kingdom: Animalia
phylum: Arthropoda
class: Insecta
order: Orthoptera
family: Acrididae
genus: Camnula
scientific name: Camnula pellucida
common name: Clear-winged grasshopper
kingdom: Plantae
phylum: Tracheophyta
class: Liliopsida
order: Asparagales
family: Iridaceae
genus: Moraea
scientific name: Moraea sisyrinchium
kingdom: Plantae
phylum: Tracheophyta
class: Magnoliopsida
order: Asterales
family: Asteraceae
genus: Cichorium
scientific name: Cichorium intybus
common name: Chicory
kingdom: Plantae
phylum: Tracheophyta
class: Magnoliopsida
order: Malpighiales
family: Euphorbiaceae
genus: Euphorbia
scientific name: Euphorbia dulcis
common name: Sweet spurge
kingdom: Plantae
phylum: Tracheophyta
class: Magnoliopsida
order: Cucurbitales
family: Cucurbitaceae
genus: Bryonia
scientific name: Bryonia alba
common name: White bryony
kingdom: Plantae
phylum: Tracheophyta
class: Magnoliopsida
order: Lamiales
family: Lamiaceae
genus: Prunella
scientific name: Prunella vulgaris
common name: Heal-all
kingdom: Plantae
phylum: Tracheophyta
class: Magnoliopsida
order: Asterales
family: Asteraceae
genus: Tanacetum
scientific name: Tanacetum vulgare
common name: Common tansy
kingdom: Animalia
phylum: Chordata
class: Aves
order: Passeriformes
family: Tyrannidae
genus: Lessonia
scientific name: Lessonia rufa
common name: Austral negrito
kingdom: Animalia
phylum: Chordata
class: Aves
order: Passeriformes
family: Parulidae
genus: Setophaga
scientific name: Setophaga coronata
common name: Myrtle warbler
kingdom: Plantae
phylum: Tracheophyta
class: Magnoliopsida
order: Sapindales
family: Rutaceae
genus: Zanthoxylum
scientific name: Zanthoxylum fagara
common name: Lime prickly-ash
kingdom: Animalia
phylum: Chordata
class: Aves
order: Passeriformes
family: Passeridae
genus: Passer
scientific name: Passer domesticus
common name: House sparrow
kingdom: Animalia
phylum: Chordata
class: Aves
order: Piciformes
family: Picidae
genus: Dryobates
----------------
● **Job**:
Could you turn the lines for all the items above into a single numbered list, leaving out any blank lines?

● **Exercise response**:
1. kingdom: Animalia
2. phylum: Arthropoda
3. class: Insecta
4. order: Orthoptera
5. family: Acrididae
6. genus: Camnula
7. scientific name: Camnula pellucida
8. common name: Clear-winged grasshopper
9. kingdom: Plantae
10. phylum: Tracheophyta
11. class: Liliopsida
12. order: Asparagales
13. family: Iridaceae
14. genus: Moraea
15. scientific name: Moraea sisyrinchium
16. kingdom: Plantae
17. phylum: Tracheophyta
18. class: Magnoliopsida
19. order: Asterales
20. family: Asteraceae
21. genus: Cichorium
22. scientific name: Cichorium intybus
23. common name: Chicory
24. kingdom: Plantae
25. phylum: Tracheophyta
26. class: Magnoliopsida
27. order: Malpighiales
28. family: Euphorbiaceae
29. genus: Euphorbia
30. scientific name: Euphorbia dulcis
31. common name: Sweet spurge
32. kingdom: Plantae
33. phylum: Tracheophyta
34. class: Magnoliopsida
35. order: Cucurbitales
36. family: Cucurbitaceae
37. genus: Bryonia
38. scientific name: Bryonia alba
39. common name: White bryony
40. kingdom: Plantae
41. phylum: Tracheophyta
42. class: Magnoliopsida
43. order: Lamiales
44. family: Lamiaceae
45. genus: Prunella
46. scientific name: Prunella vulgaris
47. common name: Heal-all
48. kingdom: Plantae
49. phylum: Tracheophyta
50. class: Magnoliopsida
51. order: Asterales
52. family: Asteraceae
53. genus: Tanacetum
54. scientific name: Tanacetum vulgare
55. common name: Common tansy
56. kingdom: Animalia
57. phylum: Chordata
58. class: Aves
59. order: Passeriformes
60. family: Tyrannidae
61. genus: Lessonia
62. scientific name: Lessonia rufa
63. common name: Austral negrito
64. kingdom: Animalia
65. phylum: Chordata
66. class: Aves
67. order: Passeriformes
68. family: Parulidae
69. genus: Setophaga
70. scientific name: Setophaga coronata
71. common name: Myrtle warbler
72. kingdom: Plantae
73. phylum: Tracheophyta
74. class: Magnoliopsida
75. order: Sapindales
76. family: Rutaceae
77. genus: Zanthoxylum
78. scientific name: Zanthoxylum fagara
79. common name: Lime prickly-ash
80. kingdom: Animalia
81. phylum: Chordata
82. class: Aves
83. order: Passeriformes
84. family: Passeridae
85. genus: Passer
86. scientific name: Passer domesticus
87. common name: House sparrow
88. kingdom: Animalia
89. phylum: Chordata
90. class: Aves
91. order: Piciformes
92. family: Picidae
93. genus: Dryobates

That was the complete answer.